# Data supplied
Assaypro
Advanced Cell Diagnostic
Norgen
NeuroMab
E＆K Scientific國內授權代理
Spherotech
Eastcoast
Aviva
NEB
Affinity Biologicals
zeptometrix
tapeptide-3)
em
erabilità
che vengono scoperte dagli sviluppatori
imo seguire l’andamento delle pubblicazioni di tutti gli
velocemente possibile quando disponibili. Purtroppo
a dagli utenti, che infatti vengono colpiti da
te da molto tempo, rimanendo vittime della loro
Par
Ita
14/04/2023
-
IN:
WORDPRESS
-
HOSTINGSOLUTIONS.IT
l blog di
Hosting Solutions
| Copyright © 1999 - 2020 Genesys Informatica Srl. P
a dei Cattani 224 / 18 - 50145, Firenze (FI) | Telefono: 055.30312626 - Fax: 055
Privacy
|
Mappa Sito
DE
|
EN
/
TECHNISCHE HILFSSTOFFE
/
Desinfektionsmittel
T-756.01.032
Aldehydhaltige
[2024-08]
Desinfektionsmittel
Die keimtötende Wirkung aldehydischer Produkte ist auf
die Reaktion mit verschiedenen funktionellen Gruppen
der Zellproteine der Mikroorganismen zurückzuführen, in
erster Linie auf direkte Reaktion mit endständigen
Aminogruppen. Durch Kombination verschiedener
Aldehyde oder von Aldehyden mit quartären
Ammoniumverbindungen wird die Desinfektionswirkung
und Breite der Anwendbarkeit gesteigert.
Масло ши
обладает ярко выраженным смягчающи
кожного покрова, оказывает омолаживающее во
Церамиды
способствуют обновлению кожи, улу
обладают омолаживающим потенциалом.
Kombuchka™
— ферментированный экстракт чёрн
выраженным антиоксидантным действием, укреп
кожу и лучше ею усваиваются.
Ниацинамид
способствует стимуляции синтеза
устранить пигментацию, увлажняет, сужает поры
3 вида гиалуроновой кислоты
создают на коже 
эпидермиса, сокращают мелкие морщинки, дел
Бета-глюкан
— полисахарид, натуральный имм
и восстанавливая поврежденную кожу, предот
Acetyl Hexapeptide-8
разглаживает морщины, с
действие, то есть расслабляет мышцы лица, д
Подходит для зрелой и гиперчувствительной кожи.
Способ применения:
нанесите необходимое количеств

# Required work
Transcribe each entry exactly.

# Answer to this problem
Assaypro
Advanced Cell Diagnostic
Norgen
NeuroMab
E＆K Scientific國內授權代理
Spherotech
Eastcoast
Aviva
NEB
Affinity Biologicals
zeptometrix
tapeptide-3)
em
erabilità
che vengono scoperte dagli sviluppatori
imo seguire l’andamento delle pubblicazioni di tutti gli
velocemente possibile quando disponibili. Purtroppo
a dagli utenti, che infatti vengono colpiti da
te da molto tempo, rimanendo vittime della loro
Par
Ita
14/04/2023
-
IN:
WORDPRESS
-
HOSTINGSOLUTIONS.IT
l blog di
Hosting Solutions
| Copyright © 1999 - 2020 Genesys Informatica Srl. P
a dei Cattani 224 / 18 - 50145, Firenze (FI) | Telefono: 055.30312626 - Fax: 055
Privacy
|
Mappa Sito
DE
|
EN
/
TECHNISCHE HILFSSTOFFE
/
Desinfektionsmittel
T-756.01.032
Aldehydhaltige
[2024-08]
Desinfektionsmittel
Die keimtötende Wirkung aldehydischer Produkte ist auf
die Reaktion mit verschiedenen funktionellen Gruppen
der Zellproteine der Mikroorganismen zurückzuführen, in
erster Linie auf direkte Reaktion mit endständigen
Aminogruppen. Durch Kombination verschiedener
Aldehyde oder von Aldehyden mit quartären
Ammoniumverbindungen wird die Desinfektionswirkung
und Breite der Anwendbarkeit gesteigert.
Масло ши
обладает ярко выраженным смягчающи
кожного покрова, оказывает омолаживающее во
Церамиды
способствуют обновлению кожи, улу
обладают омолаживающим потенциалом.
Kombuchka™
— ферментированный экстракт чёрн
выраженным антиоксидантным действием, укреп
кожу и лучше ею усваиваются.
Ниацинамид
способствует стимуляции синтеза
устранить пигментацию, увлажняет, сужает поры
3 вида гиалуроновой кислоты
создают на коже 
эпидермиса, сокращают мелкие морщинки, дел
Бета-глюкан
— полисахарид, натуральный имм
и восстанавливая поврежденную кожу, предот
Acetyl Hexapeptide-8
разглаживает морщины, с
действие, то есть расслабляет мышцы лица, д
Подходит для зрелой и гиперчувствительной кожи.
Способ применения:
нанесите необходимое количеств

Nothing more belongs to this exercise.